First publication of the lab: review paper on computational enzyme engineering
Exciting news! Our lab has recently accomplished a significant milestone by having the first-ever paper published. It’s an invited review article for ChemBioChem’s ChemBioTalents, an absolute honor to be selected for.
In this comprehensive review, Kerlen did an exceptional job delving into the world of computational enzyme engineering. He meticulously examined a wide range of literature to uncover the computational tools commonly used in this field. The focus was on assessing the tools' ability to handle non-proteogenic elements such as cofactors, nucleic acids, and post-translational modifications. You might be surprised to learn that enzymes dependent on these elements are far from being the exception - less than a third of all enzymes rely solely on the 20 standard amino acids for their chemistry.
The review sheds light on an important aspect: while existing computational techniques are often optimized for proteins composed of the standard amino acid alphabet, they may fall short when it comes to accurately modeling enzyme systems with non-proteogenic compounds.
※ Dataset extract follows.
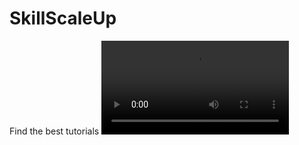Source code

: # SkillScaleUp
Find the best tutorials 
![alt-text](https://github.com/dish34/SkillScaleUp/blob/dev/gif/SkillProject2gif.mp4)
This can lead to unsatisfactory results, necessitating additional adjustments, parameterization, or preparation.
Fortunately, the review doesn’t leave you hanging right there! Besides providing an overview of established and recent computational tools and workflows and highlighting the potential challenges that arise when incorporating non-proteogenic compounds into computational models, we outline available strategies to address many common issues. To inspire and guide readers, the review also showcases successful examples from the literature where computational techniques have been used to engineer such enzymes.
If you’re involved in the exciting world of computational enzyme engineering, we hope that this review provides a valuable resource.